__Task objective__
Retype all data exactly as given. Pictures should not be retyped.

Stored records:
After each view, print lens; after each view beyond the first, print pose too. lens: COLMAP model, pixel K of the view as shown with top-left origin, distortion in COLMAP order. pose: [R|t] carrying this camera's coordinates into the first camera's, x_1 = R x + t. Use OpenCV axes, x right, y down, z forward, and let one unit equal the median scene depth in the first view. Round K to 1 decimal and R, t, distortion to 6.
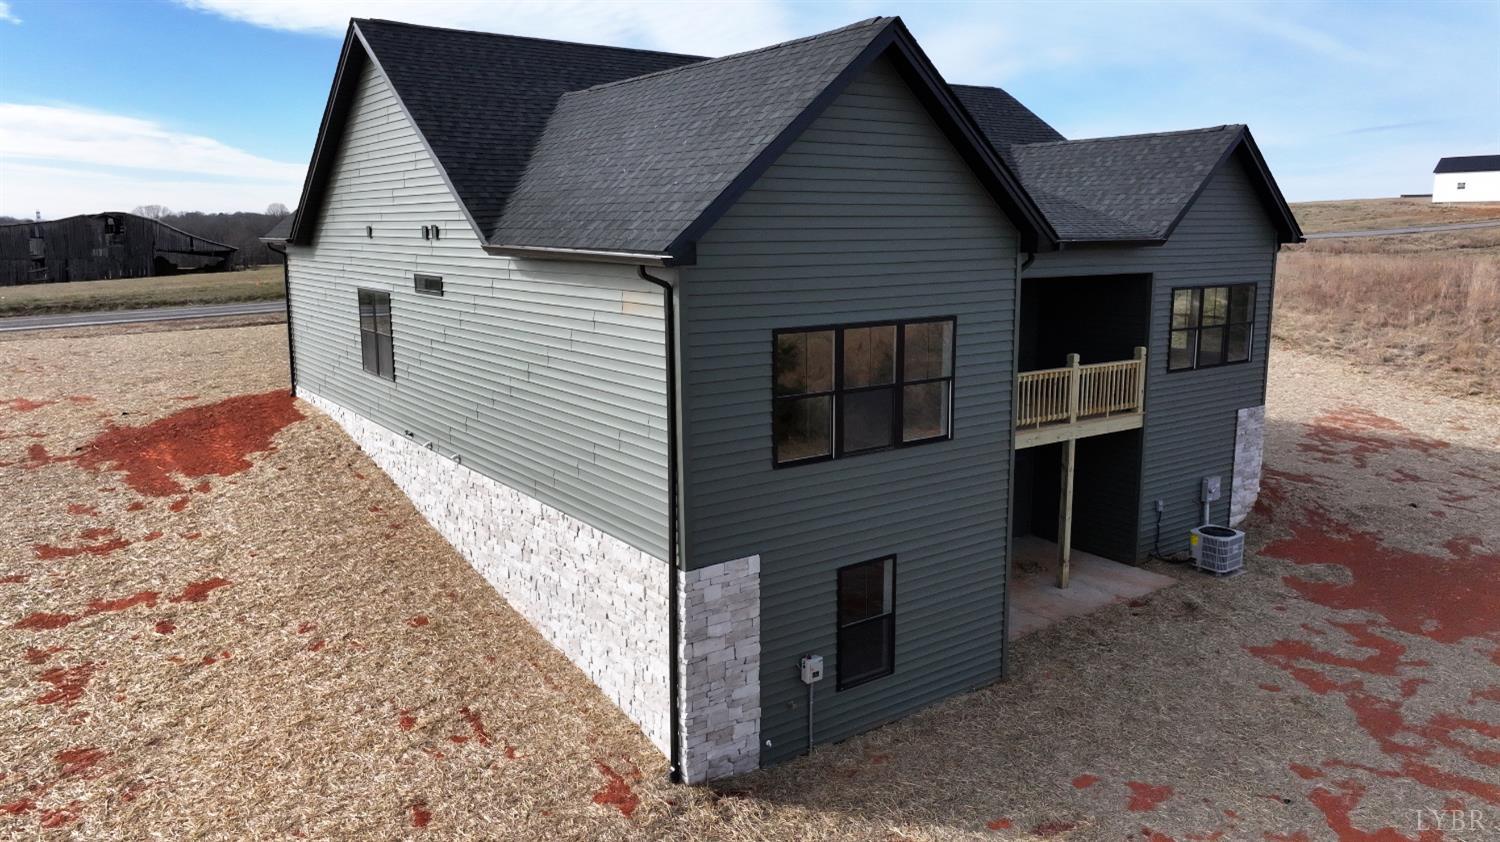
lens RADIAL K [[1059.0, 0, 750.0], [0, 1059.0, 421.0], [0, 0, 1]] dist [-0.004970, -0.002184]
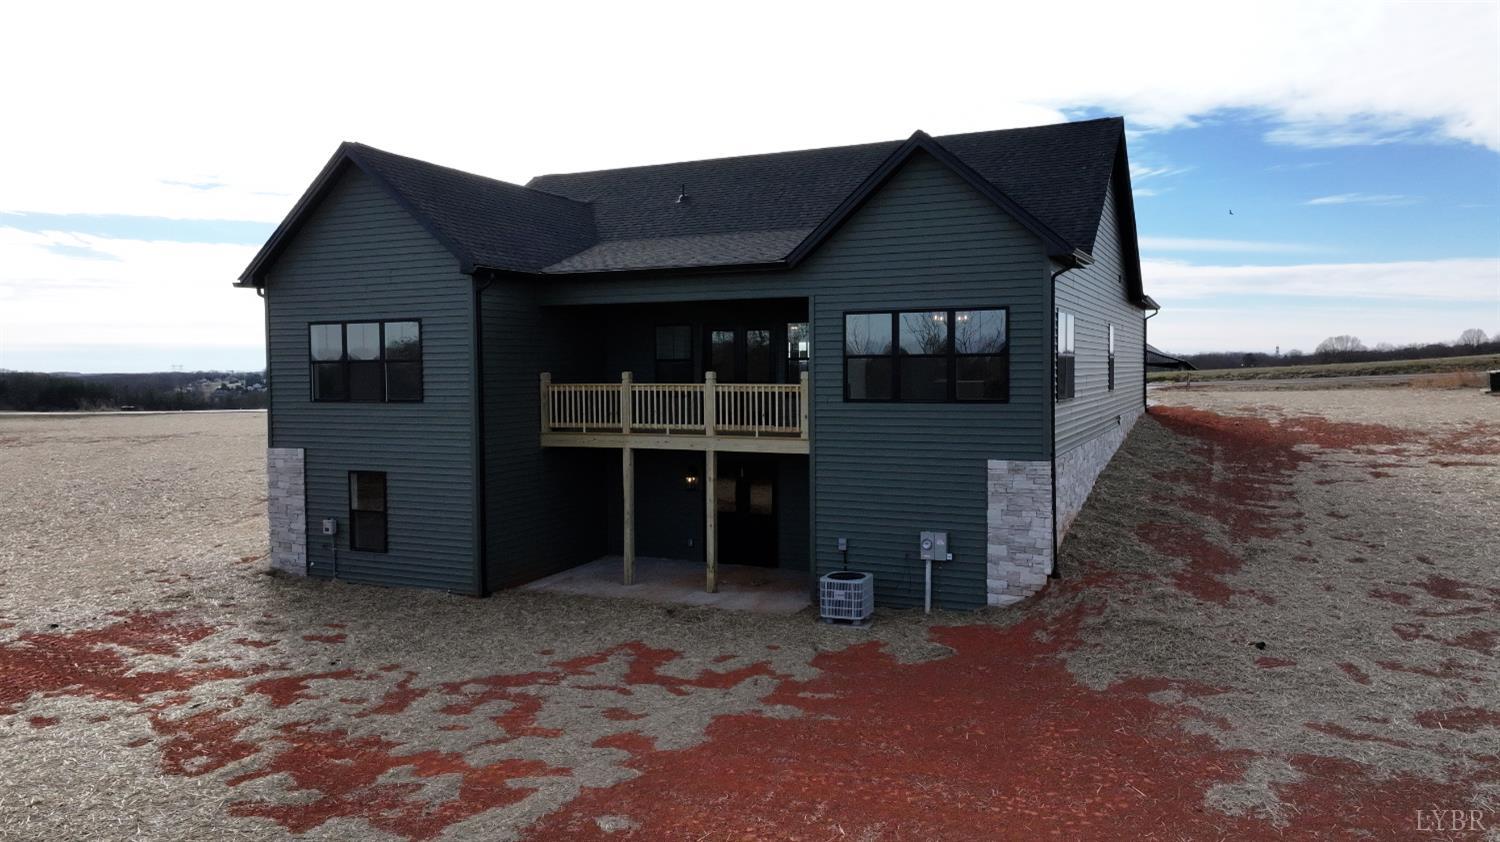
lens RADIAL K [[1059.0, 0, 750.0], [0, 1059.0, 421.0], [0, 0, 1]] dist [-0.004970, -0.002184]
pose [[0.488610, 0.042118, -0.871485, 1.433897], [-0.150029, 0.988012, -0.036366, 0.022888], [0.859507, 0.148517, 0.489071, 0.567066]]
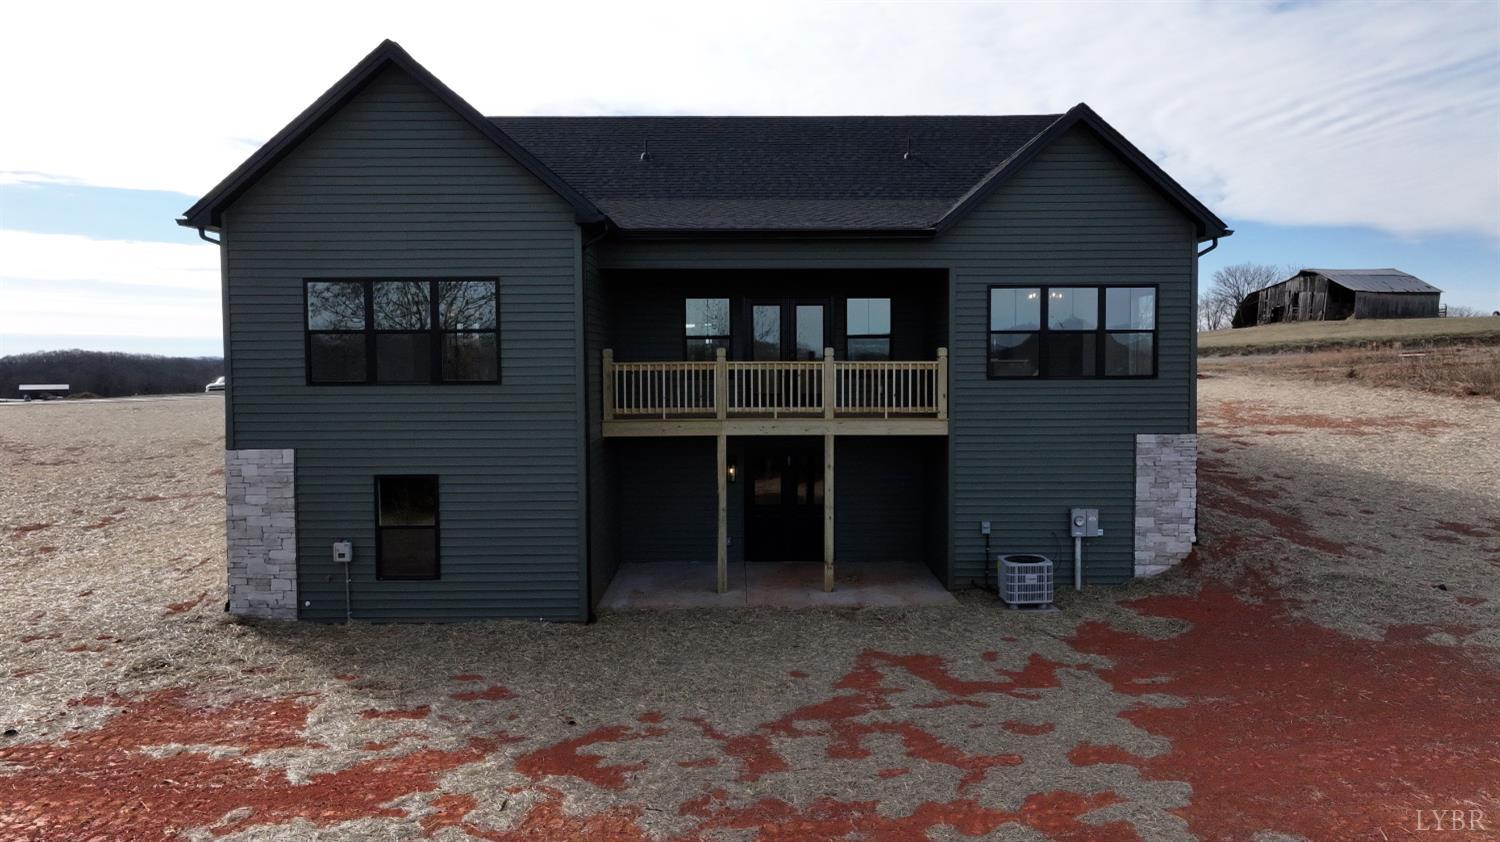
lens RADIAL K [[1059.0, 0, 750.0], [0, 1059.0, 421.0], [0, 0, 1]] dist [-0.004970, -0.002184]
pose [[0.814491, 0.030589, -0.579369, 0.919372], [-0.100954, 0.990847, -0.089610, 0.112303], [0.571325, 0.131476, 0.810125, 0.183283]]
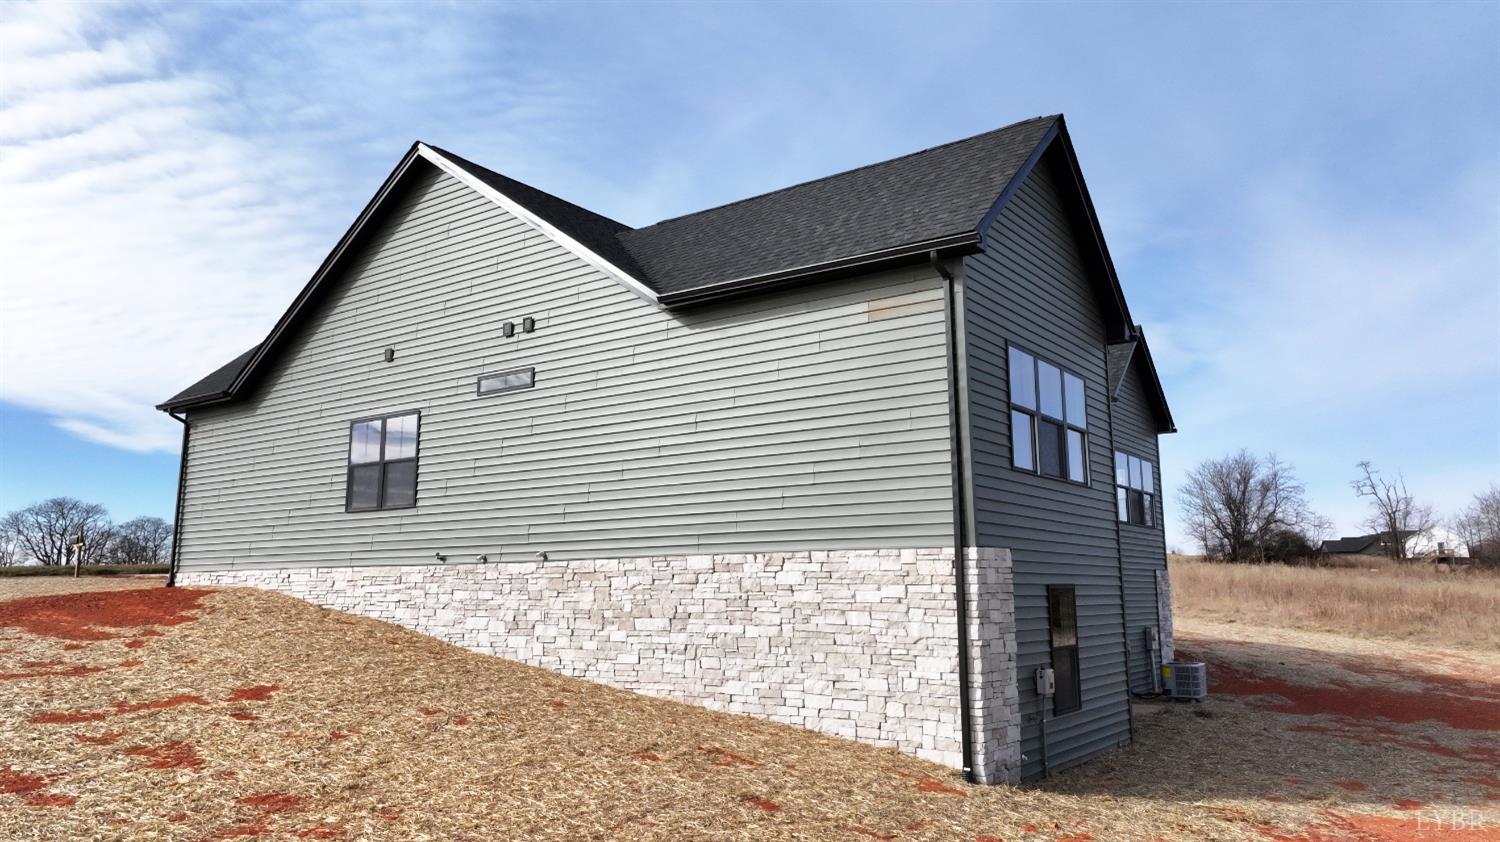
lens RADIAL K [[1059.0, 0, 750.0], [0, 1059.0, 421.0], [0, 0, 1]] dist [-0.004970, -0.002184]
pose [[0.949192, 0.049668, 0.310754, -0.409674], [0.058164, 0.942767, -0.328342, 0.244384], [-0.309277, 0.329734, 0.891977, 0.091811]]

__Answer for the task__
After each view, print lens; after each view beyond the first, print pose too. lens: COLMAP model, pixel K of the view as shown with top-left origin, distortion in COLMAP order. pose: [R|t] carrying this camera's coordinates into the first camera's, x_1 = R x + t. Use OpenCV axes, x right, y down, z forward, and let one unit equal the median scene depth in the first view. Round K to 1 decimal and R, t, distortion to 6.
lens RADIAL K [[1059.0, 0, 750.0], [0, 1059.0, 421.0], [0, 0, 1]] dist [-0.004970, -0.002184]
lens RADIAL K [[1059.0, 0, 750.0], [0, 1059.0, 421.0], [0, 0, 1]] dist [-0.004970, -0.002184]
pose [[0.488610, 0.042118, -0.871485, 1.433897], [-0.150029, 0.988012, -0.036366, 0.022888], [0.859507, 0.148517, 0.489071, 0.567066]]
lens RADIAL K [[1059.0, 0, 750.0], [0, 1059.0, 421.0], [0, 0, 1]] dist [-0.004970, -0.002184]
pose [[0.814491, 0.030589, -0.579369, 0.919372], [-0.100954, 0.990847, -0.089610, 0.112303], [0.571325, 0.131476, 0.810125, 0.183283]]
lens RADIAL K [[1059.0, 0, 750.0], [0, 1059.0, 421.0], [0, 0, 1]] dist [-0.004970, -0.002184]
pose [[0.949192, 0.049668, 0.310754, -0.409674], [0.058164, 0.942767, -0.328342, 0.244384], [-0.309277, 0.329734, 0.891977, 0.091811]]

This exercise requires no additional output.